La libertà di Giovanni è dimostrata dall’aver capito che egli era lo strumento che preparava la strada: nonostante il consenso che si era creato e l’autorevolezza della sua parola non si è mai sostituito al messaggio, identificandosi sempre in colui che indicava la strada e mai con la strada. Questa consapevolezza lo porta a vivere nella libertà il suo servizio, libertà che gli permette di leggere con lucidità l’origine della potenza della Parola del Signore.
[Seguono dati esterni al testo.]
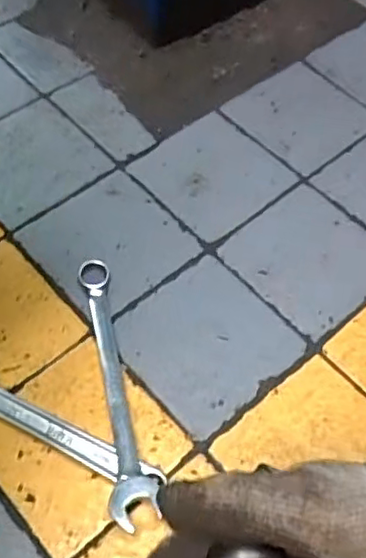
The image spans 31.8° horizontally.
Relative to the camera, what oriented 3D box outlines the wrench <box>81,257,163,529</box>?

Lo intuiamo ancor più nella risposta del Battista (vv. 27 di questo capitolo 3) ai suoi discepoli: ”Nessuno può prendersi qualcosa se non gli è dato dal cielo”. Questo ci consola nel momento in cui viviamo una situazione di fallimento magari di carattere educativo, quando avvertiamo la nostra mediocrità: la persona che desideriamo aiutare a crescere è anzitutto amata da Dio, è Lui che la educa!

Libertà e gioia scaturiscono dunque dalla capacità di Giovanni il Battista, come leggiamo in questo terzo capitolo del Vangelo di Giovanni, di accettare chi lui è: l’amico dello sposo.
Amicizia dentro la quale si può diminuire e trovare in questo una gioia piena. Questa è la sua ultima testimonianza prima del suo martirio: un amore più grande di ogni progetto personale che permette di annunciare come si può nascere dall’alto a partire dalla nostra umanità.